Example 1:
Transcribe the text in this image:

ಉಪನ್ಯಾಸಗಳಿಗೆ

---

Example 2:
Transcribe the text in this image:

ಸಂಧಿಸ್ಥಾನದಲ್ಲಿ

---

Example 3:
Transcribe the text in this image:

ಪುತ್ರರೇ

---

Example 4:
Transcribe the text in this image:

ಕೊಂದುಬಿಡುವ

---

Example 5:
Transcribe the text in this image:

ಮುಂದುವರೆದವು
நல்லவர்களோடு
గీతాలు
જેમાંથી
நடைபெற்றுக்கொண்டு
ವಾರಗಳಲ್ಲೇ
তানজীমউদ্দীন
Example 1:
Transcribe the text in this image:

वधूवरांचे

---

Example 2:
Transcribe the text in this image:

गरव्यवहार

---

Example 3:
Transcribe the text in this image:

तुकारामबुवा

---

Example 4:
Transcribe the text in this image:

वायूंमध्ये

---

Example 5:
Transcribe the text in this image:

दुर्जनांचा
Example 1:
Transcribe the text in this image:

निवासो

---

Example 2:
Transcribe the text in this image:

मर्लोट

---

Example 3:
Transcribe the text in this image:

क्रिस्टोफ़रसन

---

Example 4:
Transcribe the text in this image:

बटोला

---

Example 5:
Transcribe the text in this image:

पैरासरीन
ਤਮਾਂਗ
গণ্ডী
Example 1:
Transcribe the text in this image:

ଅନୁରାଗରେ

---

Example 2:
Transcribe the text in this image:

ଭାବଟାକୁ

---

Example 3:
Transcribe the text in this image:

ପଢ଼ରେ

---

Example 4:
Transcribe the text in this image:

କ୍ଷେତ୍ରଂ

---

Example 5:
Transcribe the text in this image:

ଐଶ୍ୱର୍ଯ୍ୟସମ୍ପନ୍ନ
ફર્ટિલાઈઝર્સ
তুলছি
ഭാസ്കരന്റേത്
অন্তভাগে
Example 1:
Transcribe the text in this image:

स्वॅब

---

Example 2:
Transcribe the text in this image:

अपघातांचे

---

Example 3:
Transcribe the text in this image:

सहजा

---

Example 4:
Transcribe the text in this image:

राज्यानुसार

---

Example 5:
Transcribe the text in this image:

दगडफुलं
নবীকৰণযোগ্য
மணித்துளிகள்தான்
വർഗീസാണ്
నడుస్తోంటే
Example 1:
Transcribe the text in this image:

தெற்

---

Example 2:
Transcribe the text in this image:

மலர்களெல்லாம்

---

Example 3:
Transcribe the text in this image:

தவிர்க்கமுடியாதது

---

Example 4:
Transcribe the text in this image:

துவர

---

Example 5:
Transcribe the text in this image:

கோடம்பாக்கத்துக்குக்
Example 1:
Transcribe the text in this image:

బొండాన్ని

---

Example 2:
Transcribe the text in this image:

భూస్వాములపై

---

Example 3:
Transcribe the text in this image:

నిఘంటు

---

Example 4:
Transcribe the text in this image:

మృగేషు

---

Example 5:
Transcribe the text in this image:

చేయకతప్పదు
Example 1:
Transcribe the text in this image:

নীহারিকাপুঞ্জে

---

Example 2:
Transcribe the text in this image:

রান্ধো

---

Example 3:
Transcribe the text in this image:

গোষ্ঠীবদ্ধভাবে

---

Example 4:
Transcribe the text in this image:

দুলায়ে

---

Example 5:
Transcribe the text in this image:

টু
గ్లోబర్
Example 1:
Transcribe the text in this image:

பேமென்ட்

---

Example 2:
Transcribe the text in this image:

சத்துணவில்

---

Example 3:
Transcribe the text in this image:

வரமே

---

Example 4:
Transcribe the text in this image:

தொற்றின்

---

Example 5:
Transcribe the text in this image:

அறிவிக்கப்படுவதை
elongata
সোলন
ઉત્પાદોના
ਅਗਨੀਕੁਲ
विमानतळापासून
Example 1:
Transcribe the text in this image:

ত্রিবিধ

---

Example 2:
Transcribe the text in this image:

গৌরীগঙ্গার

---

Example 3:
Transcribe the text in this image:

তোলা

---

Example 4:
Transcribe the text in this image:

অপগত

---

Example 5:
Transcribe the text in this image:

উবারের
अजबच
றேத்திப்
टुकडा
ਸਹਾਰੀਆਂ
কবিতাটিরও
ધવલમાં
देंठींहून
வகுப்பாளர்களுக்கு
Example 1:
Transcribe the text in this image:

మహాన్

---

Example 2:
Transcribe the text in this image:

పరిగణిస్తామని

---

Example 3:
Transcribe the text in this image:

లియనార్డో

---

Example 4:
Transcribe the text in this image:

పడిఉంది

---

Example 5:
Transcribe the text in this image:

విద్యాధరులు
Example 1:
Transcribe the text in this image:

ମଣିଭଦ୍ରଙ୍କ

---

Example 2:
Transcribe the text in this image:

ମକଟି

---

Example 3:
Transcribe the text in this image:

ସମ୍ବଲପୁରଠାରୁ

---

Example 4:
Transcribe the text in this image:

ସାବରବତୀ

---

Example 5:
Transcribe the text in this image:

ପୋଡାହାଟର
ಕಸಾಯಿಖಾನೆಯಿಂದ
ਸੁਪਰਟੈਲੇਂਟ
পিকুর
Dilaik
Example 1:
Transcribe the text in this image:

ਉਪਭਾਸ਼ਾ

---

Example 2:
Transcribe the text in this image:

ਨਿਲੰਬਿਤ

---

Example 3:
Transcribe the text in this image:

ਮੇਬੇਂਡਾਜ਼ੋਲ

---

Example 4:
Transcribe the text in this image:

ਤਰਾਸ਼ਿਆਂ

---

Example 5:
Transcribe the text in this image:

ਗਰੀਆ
-- -- --
_Exercise description_
Each of the records above is to be reproduced word for word.

_Response to this exercise_
Example 1:
Transcribe the text in this image:

ಉಪನ್ಯಾಸಗಳಿಗೆ

---

Example 2:
Transcribe the text in this image:

ಸಂಧಿಸ್ಥಾನದಲ್ಲಿ

---

Example 3:
Transcribe the text in this image:

ಪುತ್ರರೇ

---

Example 4:
Transcribe the text in this image:

ಕೊಂದುಬಿಡುವ

---

Example 5:
Transcribe the text in this image:

ಮುಂದುವರೆದವು
நல்லவர்களோடு
గీతాలు
જેમાંથી
நடைபெற்றுக்கொண்டு
ವಾರಗಳಲ್ಲೇ
তানজীমউদ্দীন
Example 1:
Transcribe the text in this image:

वधूवरांचे

---

Example 2:
Transcribe the text in this image:

गरव्यवहार

---

Example 3:
Transcribe the text in this image:

तुकारामबुवा

---

Example 4:
Transcribe the text in this image:

वायूंमध्ये

---

Example 5:
Transcribe the text in this image:

दुर्जनांचा
Example 1:
Transcribe the text in this image:

निवासो

---

Example 2:
Transcribe the text in this image:

मर्लोट

---

Example 3:
Transcribe the text in this image:

क्रिस्टोफ़रसन

---

Example 4:
Transcribe the text in this image:

बटोला

---

Example 5:
Transcribe the text in this image:

पैरासरीन
ਤਮਾਂਗ
গণ্ডী
Example 1:
Transcribe the text in this image:

ଅନୁରାଗରେ

---

Example 2:
Transcribe the text in this image:

ଭାବଟାକୁ

---

Example 3:
Transcribe the text in this image:

ପଢ଼ରେ

---

Example 4:
Transcribe the text in this image:

କ୍ଷେତ୍ରଂ

---

Example 5:
Transcribe the text in this image:

ଐଶ୍ୱର୍ଯ୍ୟସମ୍ପନ୍ନ
ફર્ટિલાઈઝર્સ
তুলছি
ഭാസ്കരന്റേത്
অন্তভাগে
Example 1:
Transcribe the text in this image:

स्वॅब

---

Example 2:
Transcribe the text in this image:

अपघातांचे

---

Example 3:
Transcribe the text in this image:

सहजा

---

Example 4:
Transcribe the text in this image:

राज्यानुसार

---

Example 5:
Transcribe the text in this image:

दगडफुलं
নবীকৰণযোগ্য
மணித்துளிகள்தான்
വർഗീസാണ്
నడుస్తోంటే
Example 1:
Transcribe the text in this image:

தெற்

---

Example 2:
Transcribe the text in this image:

மலர்களெல்லாம்

---

Example 3:
Transcribe the text in this image:

தவிர்க்கமுடியாதது

---

Example 4:
Transcribe the text in this image:

துவர

---

Example 5:
Transcribe the text in this image:

கோடம்பாக்கத்துக்குக்
Example 1:
Transcribe the text in this image:

బొండాన్ని

---

Example 2:
Transcribe the text in this image:

భూస్వాములపై

---

Example 3:
Transcribe the text in this image:

నిఘంటు

---

Example 4:
Transcribe the text in this image:

మృగేషు

---

Example 5:
Transcribe the text in this image:

చేయకతప్పదు
Example 1:
Transcribe the text in this image:

নীহারিকাপুঞ্জে

---

Example 2:
Transcribe the text in this image:

রান্ধো

---

Example 3:
Transcribe the text in this image:

গোষ্ঠীবদ্ধভাবে

---

Example 4:
Transcribe the text in this image:

দুলায়ে

---

Example 5:
Transcribe the text in this image:

টু
గ్లోబర్
Example 1:
Transcribe the text in this image:

பேமென்ட்

---

Example 2:
Transcribe the text in this image:

சத்துணவில்

---

Example 3:
Transcribe the text in this image:

வரமே

---

Example 4:
Transcribe the text in this image:

தொற்றின்

---

Example 5:
Transcribe the text in this image:

அறிவிக்கப்படுவதை
elongata
সোলন
ઉત્પાદોના
ਅਗਨੀਕੁਲ
विमानतळापासून
Example 1:
Transcribe the text in this image:

ত্রিবিধ

---

Example 2:
Transcribe the text in this image:

গৌরীগঙ্গার

---

Example 3:
Transcribe the text in this image:

তোলা

---

Example 4:
Transcribe the text in this image:

অপগত

---

Example 5:
Transcribe the text in this image:

উবারের
अजबच
றேத்திப்
टुकडा
ਸਹਾਰੀਆਂ
কবিতাটিরও
ધવલમાં
देंठींहून
வகுப்பாளர்களுக்கு
Example 1:
Transcribe the text in this image:

మహాన్

---

Example 2:
Transcribe the text in this image:

పరిగణిస్తామని

---

Example 3:
Transcribe the text in this image:

లియనార్డో

---

Example 4:
Transcribe the text in this image:

పడిఉంది

---

Example 5:
Transcribe the text in this image:

విద్యాధరులు
Example 1:
Transcribe the text in this image:

ମଣିଭଦ୍ରଙ୍କ

---

Example 2:
Transcribe the text in this image:

ମକଟି

---

Example 3:
Transcribe the text in this image:

ସମ୍ବଲପୁରଠାରୁ

---

Example 4:
Transcribe the text in this image:

ସାବରବତୀ

---

Example 5:
Transcribe the text in this image:

ପୋଡାହାଟର
ಕಸಾಯಿಖಾನೆಯಿಂದ
ਸੁਪਰਟੈਲੇਂਟ
পিকুর
Dilaik
Example 1:
Transcribe the text in this image:

ਉਪਭਾਸ਼ਾ

---

Example 2:
Transcribe the text in this image:

ਨਿਲੰਬਿਤ

---

Example 3:
Transcribe the text in this image:

ਮੇਬੇਂਡਾਜ਼ੋਲ

---

Example 4:
Transcribe the text in this image:

ਤਰਾਸ਼ਿਆਂ

---

Example 5:
Transcribe the text in this image:

ਗਰੀਆ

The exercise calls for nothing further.